Bomul emphasizes the health-focused nature of this traditional dish, utilizing locally-sourced, organic free-range spring chickens raised for an optimal 50 to 60 days. Each chicken is stuffed with glutinous rice, ginseng, garlic, and jujubes, then slow-cooked in a robust 18-ingredient broth. The ingredients, which include liver-supporting dried gardenia fruit and vitality-boosting deer antler, elevate the soup beyond mere sustenance. For those seeking alternatives, the restaurant also serves samgyejuk (ginseng chicken porridge), including options like abalone porridge.

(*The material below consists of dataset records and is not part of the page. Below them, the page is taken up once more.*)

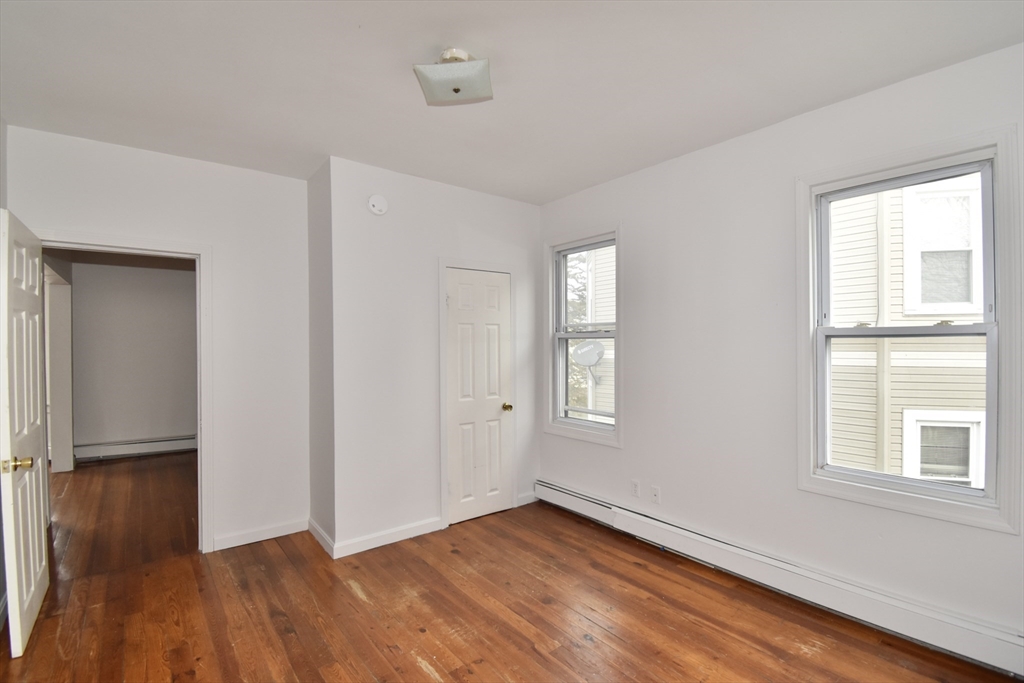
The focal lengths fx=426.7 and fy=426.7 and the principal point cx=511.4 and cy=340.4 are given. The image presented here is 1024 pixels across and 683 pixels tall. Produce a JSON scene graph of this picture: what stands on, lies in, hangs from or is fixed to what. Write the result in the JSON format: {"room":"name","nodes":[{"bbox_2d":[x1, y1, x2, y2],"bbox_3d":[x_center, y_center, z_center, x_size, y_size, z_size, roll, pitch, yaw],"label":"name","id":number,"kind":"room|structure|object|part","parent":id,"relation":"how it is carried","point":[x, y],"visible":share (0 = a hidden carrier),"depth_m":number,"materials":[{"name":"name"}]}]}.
{"room":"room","nodes":[
{"label":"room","id":0,"kind":"room"},
{"bbox_2d":[0,115,7,628],"bbox_3d":[-1.780,0.110,0.947,0.136,2.726,3.969,0,0,-38],"label":"left wall","id":1,"kind":"structure","parent":0,"point":[1,130],"depth_m":2.32,"materials":[{"name":"grey paint"}]},
{"bbox_2d":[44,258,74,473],"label":"hallway side wall","id":2,"kind":"structure","parent":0,"point":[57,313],"depth_m":4.76,"materials":[{"name":"white paint"}]},
{"bbox_2d":[68,259,197,459],"bbox_3d":[-4.842,0.142,5.674,2.859,2.689,0.126,0,0,-38],"label":"hallway wall","id":3,"kind":"structure","parent":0,"point":[193,421],"depth_m":5.52,"materials":[{"name":"grey paint"}]},
{"bbox_2d":[74,435,197,460],"bbox_3d":[-4.745,1.382,5.627,1.733,0.170,0.069,0,0,-38],"label":"hallway baseboard heater","id":4,"kind":"object","parent":3,"relation":"attached to","point":[155,443],"visible":0.84,"depth_m":5.50,"materials":[{"name":"white metal"}]},
{"bbox_2d":[3,123,308,555],"bbox_3d":[-2.284,0.122,2.906,1.642,2.700,0.123,0,0,-38],"label":"left wall","id":5,"kind":"structure","parent":0,"point":[287,180],"depth_m":3.05,"materials":[{"name":"white paint"}]},
{"bbox_2d":[36,228,211,552],"bbox_3d":[-2.527,0.432,2.801,0.916,2.093,0.176,0,0,-38],"label":"door frame","id":6,"kind":"structure","parent":5,"relation":"attached to","point":[203,425],"depth_m":2.96,"materials":[{"name":"white paint"}]},
{"bbox_2d":[0,207,48,658],"bbox_3d":[-2.543,0.435,2.241,0.165,2.057,0.808,0,0,-38],"label":"open door","id":7,"kind":"structure","parent":6,"relation":"attached to","point":[33,578],"depth_m":2.10,"materials":[{"name":"white paint"}]},
{"bbox_3d":[-2.270,0.569,1.965,0.112,0.063,0.096,0,0,-38],"label":"brass doorknob","id":8,"kind":"part","parent":7,"relation":"part of","materials":[{"name":"gold metal"}]},
{"bbox_2d":[210,518,309,550],"bbox_3d":[-1.832,1.420,3.151,0.629,0.091,0.013,0,0,-38],"label":"baseboard","id":9,"kind":"structure","parent":5,"relation":"attached to","point":[279,534],"depth_m":3.13,"materials":[{"name":"white paint"}]},
{"bbox_2d":[307,155,334,552],"bbox_3d":[-1.380,0.111,3.179,0.125,2.713,0.591,0,0,-38],"label":"closet side wall","id":10,"kind":"structure","parent":0,"point":[313,409],"depth_m":3.09,"materials":[{"name":"paint"}]},
{"bbox_2d":[308,517,334,558],"bbox_3d":[-1.396,1.418,3.102,0.015,0.095,0.599,0,0,-38],"label":"baseboard","id":11,"kind":"structure","parent":10,"relation":"attached to","point":[313,530],"depth_m":3.06,"materials":[{"name":"white paint"}]},
{"bbox_2d":[324,155,543,555],"bbox_3d":[-0.499,0.115,3.483,1.837,2.714,0.122,0,0,-38],"label":"closet wall","id":12,"kind":"structure","parent":0,"point":[489,227],"depth_m":3.14,"materials":[{"name":"white paint"}]},
{"bbox_2d":[367,194,387,215],"bbox_3d":[-0.945,-0.966,3.026,0.140,0.145,0.040,0,0,-38],"label":"smoke detector","id":13,"kind":"object","parent":12,"relation":"attached to","point":[375,210],"visible":0.99,"depth_m":3.01,"materials":[{"name":"white plastic"}]},
{"bbox_2d":[332,516,442,558],"bbox_3d":[-0.869,1.415,3.096,0.799,0.095,0.014,0,0,-38],"label":"baseboard","id":14,"kind":"structure","parent":12,"relation":"attached to","point":[403,532],"depth_m":3.06,"materials":[{"name":"white paint"}]},
{"bbox_2d":[437,257,516,529],"bbox_3d":[-0.281,0.402,3.588,0.752,2.130,0.124,0,0,-38],"label":"closet door frame","id":15,"kind":"structure","parent":12,"relation":"attached to","point":[441,265],"depth_m":3.39,"materials":[{"name":"white paint"}]},
{"bbox_2d":[444,267,512,526],"bbox_3d":[-0.255,0.447,3.538,0.605,2.013,0.111,0,0,-38],"label":"closet door","id":16,"kind":"structure","parent":12,"relation":"in","point":[465,303],"depth_m":3.54,"materials":[{"name":"white paint"}]},
{"bbox_3d":[-0.043,0.585,3.720,0.071,0.068,0.080,0,0,-38],"label":"brass doorknob","id":17,"kind":"part","parent":16,"relation":"part of","materials":[{"name":"gold metal"}]},
{"bbox_2d":[517,491,536,505],"bbox_3d":[0.134,1.412,3.825,0.217,0.094,0.014,0,0,-38],"label":"baseboard","id":18,"kind":"structure","parent":12,"relation":"attached to","point":[528,500],"depth_m":3.82,"materials":[{"name":"white paint"}]},
{"bbox_2d":[0,0,1023,203],"bbox_3d":[-0.300,-1.288,1.824,3.832,0.115,4.693,0,0,-38],"label":"ceiling","id":19,"kind":"structure","parent":0,"point":[834,94],"depth_m":1.97,"materials":[{"name":"white paint"}]},
{"bbox_2d":[413,48,492,106],"bbox_3d":[-0.250,-1.166,1.893,0.315,0.152,0.298,0,0,10],"label":"ceiling light","id":20,"kind":"object","parent":19,"relation":"attached to","point":[455,90],"visible":1,"depth_m":1.83,"materials":[{"name":"white glass"}]},
{"bbox_2d":[1,451,1022,682],"bbox_3d":[-1.663,1.515,3.015,4.448,0.116,8.710,0,0,-38],"label":"floor","id":21,"kind":"structure","parent":0,"point":[423,674],"depth_m":2.29,"materials":[{"name":"brown wood"}]},
{"bbox_2d":[535,40,1023,662],"bbox_3d":[1.388,0.089,2.767,0.160,2.722,3.888,0,0,-38],"label":"right wall","id":22,"kind":"structure","parent":0,"point":[610,458],"depth_m":2.56,"materials":[{"name":"white paint"}]},
{"bbox_2d":[544,222,621,447],"bbox_3d":[0.615,-0.052,3.603,0.165,1.730,0.840,0,0,-38],"label":"small window","id":23,"kind":"structure","parent":22,"relation":"in","point":[616,431],"depth_m":3.66,"materials":[{"name":"white"}]},
{"bbox_2d":[631,479,639,497],"bbox_3d":[0.920,1.104,3.187,0.009,0.117,0.071,0,0,-38],"label":"wall socket","id":24,"kind":"object","parent":22,"relation":"attached to","point":[636,486],"visible":0.98,"depth_m":3.18,"materials":[{"name":"white plastic"}]},
{"bbox_2d":[650,485,660,503],"bbox_3d":[1.023,1.100,3.044,0.015,0.116,0.071,0,0,-38],"label":"wall socket","id":25,"kind":"object","parent":22,"relation":"attached to","point":[656,492],"visible":0.98,"depth_m":3.04,"materials":[{"name":"white plastic"}]},
{"bbox_2d":[537,479,1023,680],"bbox_3d":[1.313,1.330,2.683,0.067,0.177,3.182,0,0,-38],"label":"baseboard heater","id":26,"kind":"object","parent":22,"relation":"attached to","point":[572,498],"visible":0.97,"depth_m":2.24,"materials":[{"name":"white metal"}]},
{"bbox_2d":[796,121,1022,535],"bbox_3d":[1.917,-0.042,2.129,0.164,1.725,0.824,0,0,-38],"label":"large window","id":27,"kind":"structure","parent":22,"relation":"in","point":[906,498],"depth_m":2.02,"materials":[{"name":"white"}]},
{"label":"sash","id":28,"kind":"part","parent":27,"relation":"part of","materials":[{"name":"white"}]},
{"label":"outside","id":29,"kind":"structure","parent":0,"visible":0},
{"bbox_2d":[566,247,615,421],"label":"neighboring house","id":30,"kind":"structure","parent":29,"point":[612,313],"depth_m":8.97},
{"bbox_2d":[571,339,604,382],"bbox_3d":[1.570,0.459,8.727,0.640,0.922,0.646,0,0,-38],"label":"satellite dish","id":31,"kind":"object","parent":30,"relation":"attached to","point":[586,351],"visible":0.9,"depth_m":8.73,"materials":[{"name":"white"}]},
{"bbox_2d":[827,173,986,485],"label":"neighboring house","id":32,"kind":"structure","parent":29,"point":[892,353],"depth_m":5.15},
{"bbox_2d":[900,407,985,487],"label":"house window","id":33,"kind":"structure","parent":32,"relation":"in","point":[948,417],"depth_m":4.79,"materials":[{"name":"white"}]},
{"bbox_2d":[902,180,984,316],"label":"house window","id":34,"kind":"structure","parent":32,"relation":"in","point":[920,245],"depth_m":4.87,"materials":[{"name":"white"}]},
{"label":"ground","id":35,"kind":"structure","parent":29,"visible":0},
{"bbox_2d":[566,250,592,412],"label":"tree","id":36,"kind":"object","parent":35,"relation":"on","point":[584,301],"visible":0.18,"materials":[{"name":"green plant"}]}
]}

MYX: Latin American Flavors and Cultural Lounge

Holland Village welcomes MYX, a Latin American and American South-inspired restaurant that seamlessly integrates dining with cultural experience. Beyond the 70-seat main dining hall, featuring a pebble-stoned bar and warm, textured interiors, MYX boasts unique amenities: a Lending Library and a Vinyl Listening Lounge housed within a private event space called The Cabin.

The menu is a reflection of chef Steven Chou’s culinary journey, drawing heavily on memories of New York’s Latin American community and his time working in Houston, Texas, focusing on spirited ‘comfort food.’ A standout dish is the “Dirrrty Chicken Rice,” marinated in black pepper, cumin, oregano, and citrus before being roasted to a crispy golden brown. MYX caters to varied schedules with wallet-friendly lunch sets (S$26), weekend brunch, and a daily Happy Hour.


Moutarde and Sundae Royale: A Dual French Debut

Celebrated French chef Paul Pairet makes his Singapore debut at Resorts World Sentosa’s Weave with a bold dual concept: the casual French bistro Moutarde and the premium dessert bar Sundae Royale.

Moutarde is an unpretentious bistro whose centerpiece is a British carving trolley-inspired carvery, featuring rotating daily cuts like Australian prime rib and New Zealand lamb leg. The menu is anchored by classic French staples, including beef tartare, grilled salmon, and a dedicated cheese room. Next door, Sundae Royale is a mint-green, retro-inspired parlor specializing in nostalgic, multi-layered ice cream sundaes offered in ten flavors, providing a spirited, family-friendly complement to Moutarde’s rustic cuisine.

These five establishments herald an exciting start to Singapore’s 2024 dining year, offering depth, variety, and unique conceptual approaches that ensure the city’s culinary scene remains vibrant and essential.